- [Exercise details]: Without the pictures, give the listing below again exactly.

- [Available data]:
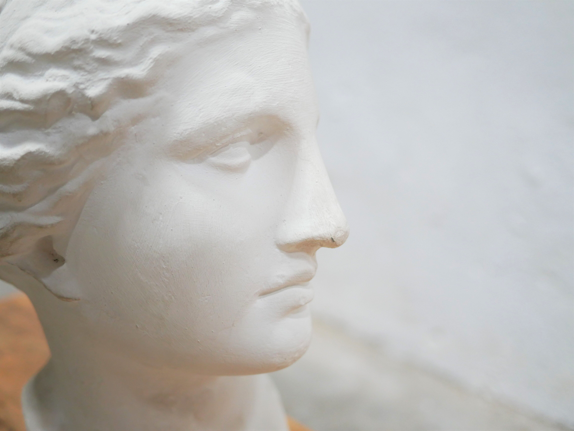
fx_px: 664
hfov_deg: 46.8
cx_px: 287
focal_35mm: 40
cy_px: 216
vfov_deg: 36.0
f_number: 1.7
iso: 1250
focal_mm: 20
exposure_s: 1/60
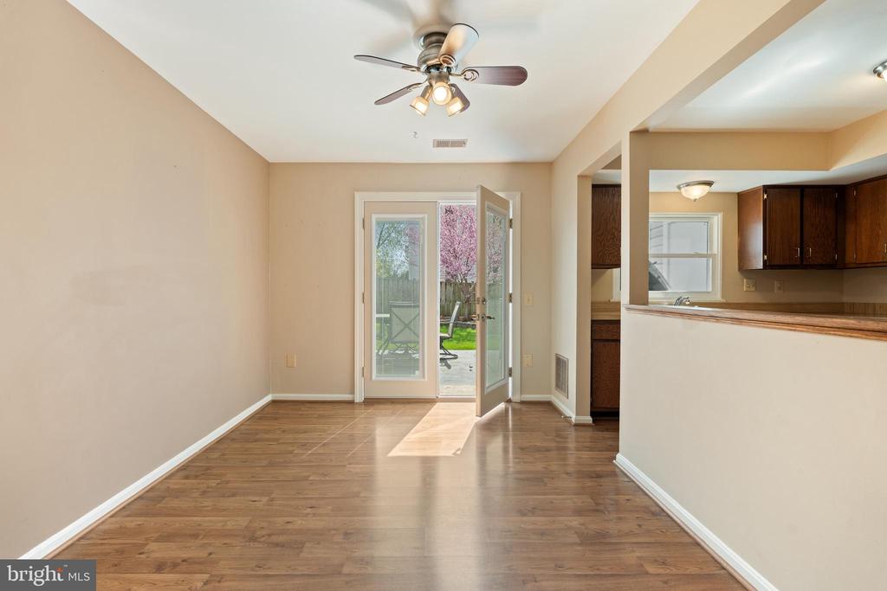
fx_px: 394
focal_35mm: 16
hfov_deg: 96.7
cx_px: 444
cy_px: 296
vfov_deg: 73.8
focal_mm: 16
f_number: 7.1
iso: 320
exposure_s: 1/20
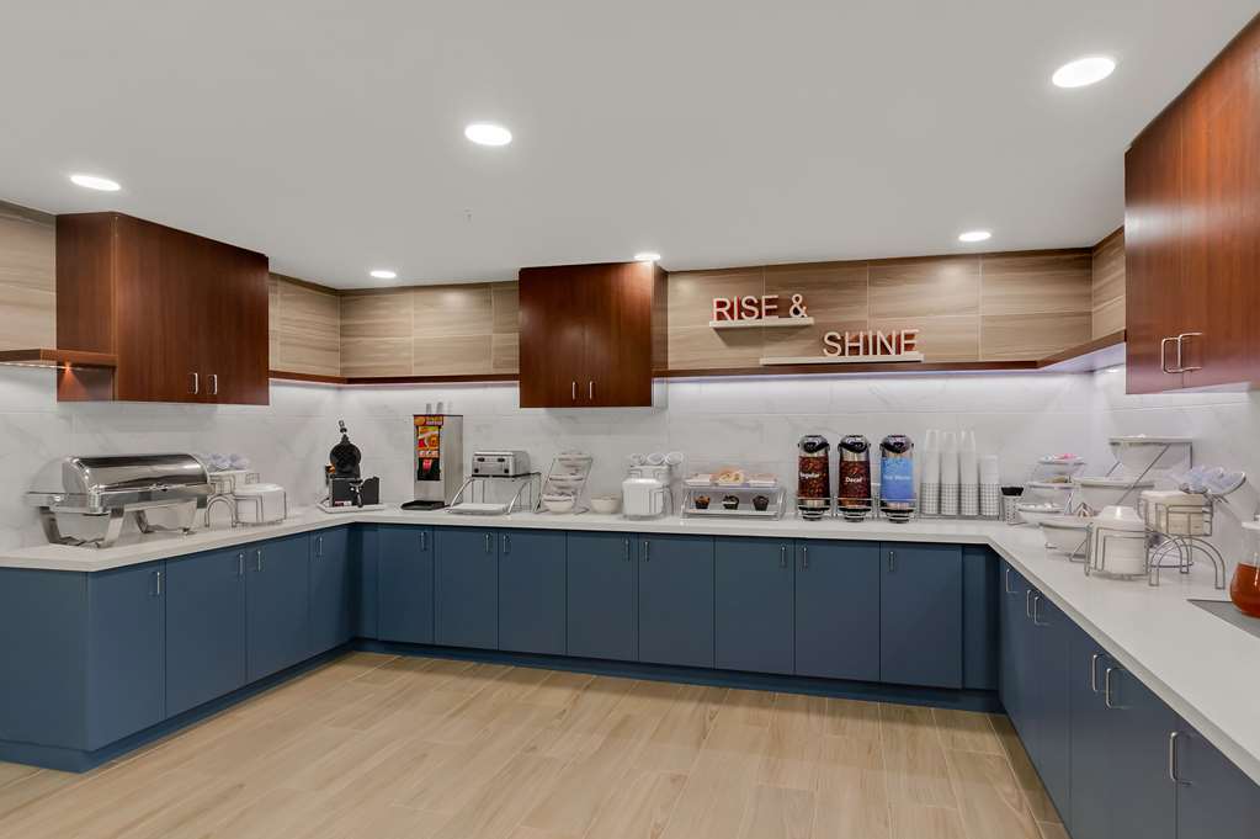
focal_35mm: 16
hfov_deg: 95.0
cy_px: 420
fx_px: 577
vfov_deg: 72.0
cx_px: 630
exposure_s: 1/5
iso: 320
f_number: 7.1
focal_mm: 11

- [Expected answer]:
fx_px: 664
hfov_deg: 46.8
cx_px: 287
focal_35mm: 40
cy_px: 216
vfov_deg: 36.0
f_number: 1.7
iso: 1250
focal_mm: 20
exposure_s: 1/60
fx_px: 394
focal_35mm: 16
hfov_deg: 96.7
cx_px: 444
cy_px: 296
vfov_deg: 73.8
focal_mm: 16
f_number: 7.1
iso: 320
exposure_s: 1/20
focal_35mm: 16
hfov_deg: 95.0
cy_px: 420
fx_px: 577
vfov_deg: 72.0
cx_px: 630
exposure_s: 1/5
iso: 320
f_number: 7.1
focal_mm: 11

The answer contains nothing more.